ISCB-Asia/SCCG 2012 Proceedings Talk

Two-way AIC: Detection of Differentially Expressed Genes from Large Scale Microarray Meta-Dataset

Koki Tsuyuzaki1, Daisuke Tominaga2, Yeondae Kwon1 & Satoru Mizaki1
1Department of Medical and Life Science, Tokyo University of Science
2Computational Biology Research Center, AIST, Japan

Abstract

Background: Detection of differentially expressed genes (DEGs) from DNA microarray datasets is a common routine task in biomedical research. For the detection of DEGs, numerous methods are proposed. Greater amounts of data are well known to make the results of statistical analyses more reliable. However, a commonly encountered problem is that sample sizes of each gene in microarray datasets are often limited because of the cost of experiments. By contrast, datasets in public databases are accumulating rapidly. Therefore, one idea is to integrate multiple datasets and to construct large-scale meta-datasets to increase the reliability of DEG detection. Then we may detect both DEGs in common and DEGs which are special in the experimental conditions at one time. Herein we propose "two-way AIC", which detects DEGs from meta-datasets based on a outlier detection. This method detects specific genes that are differentially expressed in specific experimental conditions, where both genes and conditions are specified.

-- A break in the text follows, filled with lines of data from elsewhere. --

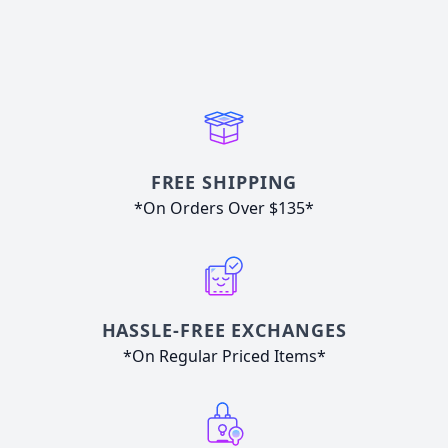
FREE SHIPPING
*On Orders Over $135*
HASSLE-FREE EXCHANGES
*On Regular Priced Items*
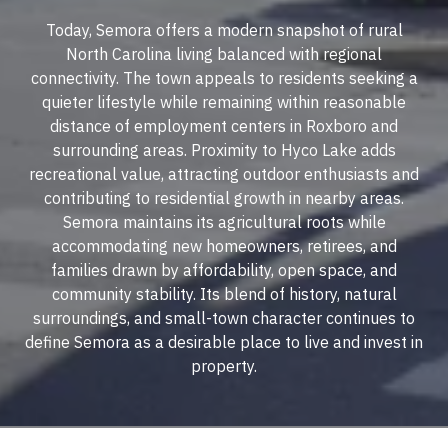
Today, Semora offers a modern snapshot of rural
North Carolina living balanced with regional
connectivity. The town appeals to residents seeking a
quieter lifestyle while remaining within reasonable
distance of employment centers in Roxboro and
surrounding areas. Proximity to Hyco Lake adds
recreational value, attracting outdoor enthusiasts and
contributing to residential growth in nearby areas.
Semora maintains its agricultural roots while
accommodating new homeowners, retirees, and
families drawn by affordability, open space, and
community stability. Its blend of history, natural
surroundings, and small-town character continues to
define Semora as a desirable place to live and invest in
property.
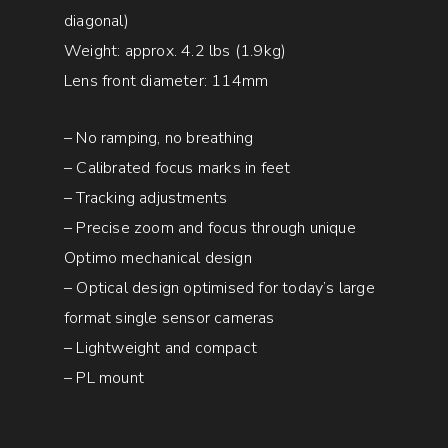
diagonal)
Weight: approx. 4.2 lbs (1.9kg)
Lens front diameter: 114mm
– No ramping, no breathing
– Calibrated focus marks in feet
– Tracking adjustments
– Precise zoom and focus through unique
Optimo mechanical design
– Optical design optimised for today’s large
format single sensor cameras
– Lightweight and compact
– PL mount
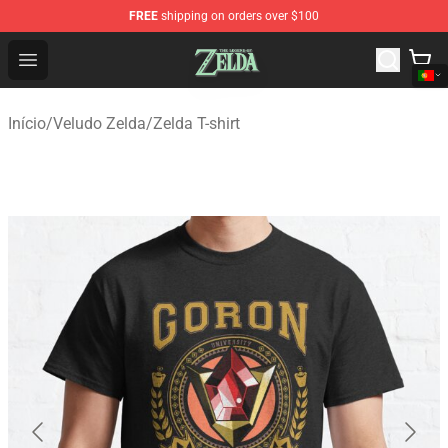
FREE
shipping on orders over $100
The Legend of Zelda Store - Official The Legend of Zel
Open menu
Início
/
Veludo Zelda
/
Zelda T-shirt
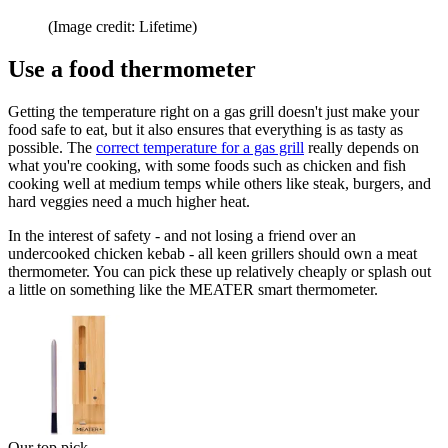
(Image credit: Lifetime)
Use a food thermometer
Getting the temperature right on a gas grill doesn't just make your
food safe to eat, but it also ensures that everything is as tasty as
possible. The
correct temperature for a gas grill
really depends on
what you're cooking, with some foods such as chicken and fish
cooking well at medium temps while others like steak, burgers, and
hard veggies need a much higher heat.
In the interest of safety - and not losing a friend over an
undercooked chicken kebab - all keen grillers should own a meat
thermometer. You can pick these up relatively cheaply or splash out
a little on something like the MEATER smart thermometer.
Our top pick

Result: As a case study of the Pseudomonas aeruginosa, we evaluate whether two-way AIC method can detect operon genes as DEGs, or not. Specificity of the two-way AIC as the operon detection is superior to widely used conventional methods such as F-test/t-rank or RankProducts method. Because our method is used with very large-scale data, we also estimate its computational time to show its computability. It costs 8.30・10-6・ x2.47 against data size.

Conclusions: The two-way AIC performs high specificity for operon gene detection on the microarray meta-dataset with computational cost of O(x2.47), where x is the number of genes or experiments.